It wasn’t the vacation she had planned for her family, but Marla Strobel’s heart bleeds more for the residents of Lahaina in Hawai’i this week.
Strobel arrived at Vancouver International Airport on Friday with her partner and young daughter, having fled the fire-razed resort town in their rental vehicle before boarding a plane.
“It was devastating,” she told Global News, her daughter standing next to her.
“We made our way to Safeway because the power went out … we had no idea it would be out that long, and within an hour-and-a-half, the winds shifted and everything was burning.”
At least 67 people died from the wildfires that have scorched Lahaina and other parts of Maui and Big Island since Tuesday. Officials say billions of dollars in damage has been done and the rebuild will take years.
While many remain stranded, waiting for flights off the island, thousands of visitors have now fled by air after sleeping in airports and cars.
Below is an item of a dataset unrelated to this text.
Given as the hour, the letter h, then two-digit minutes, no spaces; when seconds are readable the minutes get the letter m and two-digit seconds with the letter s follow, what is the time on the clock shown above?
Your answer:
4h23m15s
Before she boarded a plane, Strobel said her hotel ran out of food and was handing out instant oatmeal packages, but the lineup was more than two hours long.
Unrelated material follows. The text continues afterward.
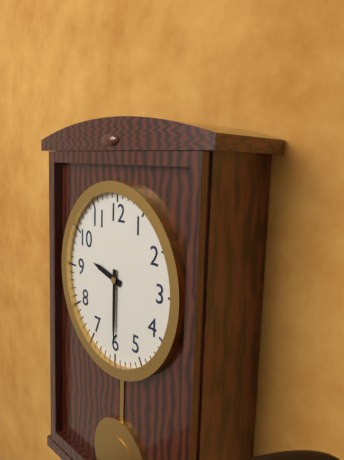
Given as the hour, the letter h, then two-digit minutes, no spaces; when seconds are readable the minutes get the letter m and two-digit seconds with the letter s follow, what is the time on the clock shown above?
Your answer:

Her family arrived in Lahaina two days before the disaster.
“You get to know the locals a bit and talk to them,” she told Global News. “We’re just devastated that people lost their families and people got hurt. Stuff can be replaced but people can’t.
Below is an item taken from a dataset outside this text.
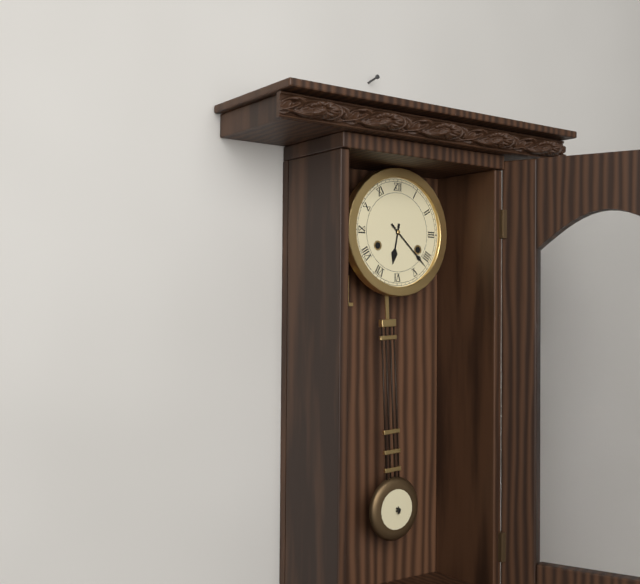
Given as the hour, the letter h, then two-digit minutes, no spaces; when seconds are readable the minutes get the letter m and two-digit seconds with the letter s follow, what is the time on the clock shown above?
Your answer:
6h22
“It felt quite helpless because if I didn’t have my little one, I would have wanted to volunteer, help or make a difference, but you just don’t know what to do or where to go.”
Port Moody’s Tracy Robinson felt similar confusion on the ground.
She landed in Maui in the early hours of the disaster, having only been told on the flight about “high winds.” The rental car company didn’t warn her either, she added, so she got in her vehicle and began driving to her destination of Ka’anapali in Lahaina.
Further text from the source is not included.